● WORK TASK: Reproduce the entire profile of basketball player Dimitrios Lolas word for word.

● TEXT EXCERPT:
============================================================
Dimitrios Lolas Δημήτριος Λόλας

Niki Volos
- Position: Power forward / center
- League: Greek 3rd division

Personal information
- Born: January 31, 1986 (age 39) Larissa, Greece
- Nationality: Greek
- Listed height: 6 ft 8 in (2.03 m)
- Listed weight: 240 lb (109 kg)

Career information
- Playing career: 2003–present

Career history
- 2003–2007: Maroussi
- 2007–2008: Aigaleo
- 2008–2009: Kavala
- 2009–2010: Dafni
- 2010–2011: Pagrati
- 2011–2013: Amyntas
- 2013–2014: Ionikos Nikaias
- 2014–2016: Kymis
- 2016–2017: Iraklio
- 2017–2020: Larisa
- 2020–present: Niki Volos

= Dimitrios Lolas =

Greek basketball player

Dimitrios Lolas (alternate spelling: Dimitris) (Greek: Δημήτριος Λόλας; born January 31, 1986) is a Greek professional basketball player for Niki Volos of the Greek 3rd division. At a height of 6'8" (2.03 m), he can play at both the power forward and center positions.
============================================================
● DATASET EXTRACT:
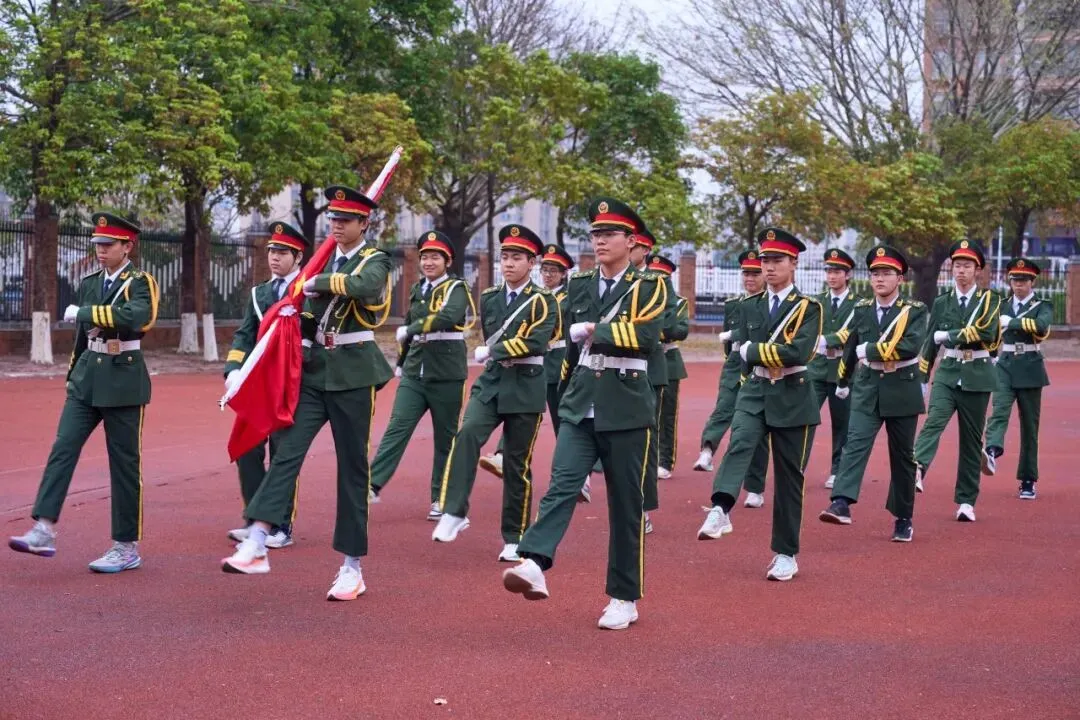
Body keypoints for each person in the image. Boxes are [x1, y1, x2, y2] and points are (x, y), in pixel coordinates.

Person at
============================================================
● RESPONSE TO THE EXERCISE:
Dimitrios Lolas Δημήτριος Λόλας

Niki Volos
- Position: Power forward / center
- League: Greek 3rd division

Personal information
- Born: January 31, 1986 (age 39) Larissa, Greece
- Nationality: Greek
- Listed height: 6 ft 8 in (2.03 m)
- Listed weight: 240 lb (109 kg)

Career information
- Playing career: 2003–present

Career history
- 2003–2007: Maroussi
- 2007–2008: Aigaleo
- 2008–2009: Kavala
- 2009–2010: Dafni
- 2010–2011: Pagrati
- 2011–2013: Amyntas
- 2013–2014: Ionikos Nikaias
- 2014–2016: Kymis
- 2016–2017: Iraklio
- 2017–2020: Larisa
- 2020–present: Niki Volos

= Dimitrios Lolas =

Greek basketball player

Dimitrios Lolas (alternate spelling: Dimitris) (Greek: Δημήτριος Λόλας; born January 31, 1986) is a Greek professional basketball player for Niki Volos of the Greek 3rd division. At a height of 6'8" (2.03 m), he can play at both the power forward and center positions.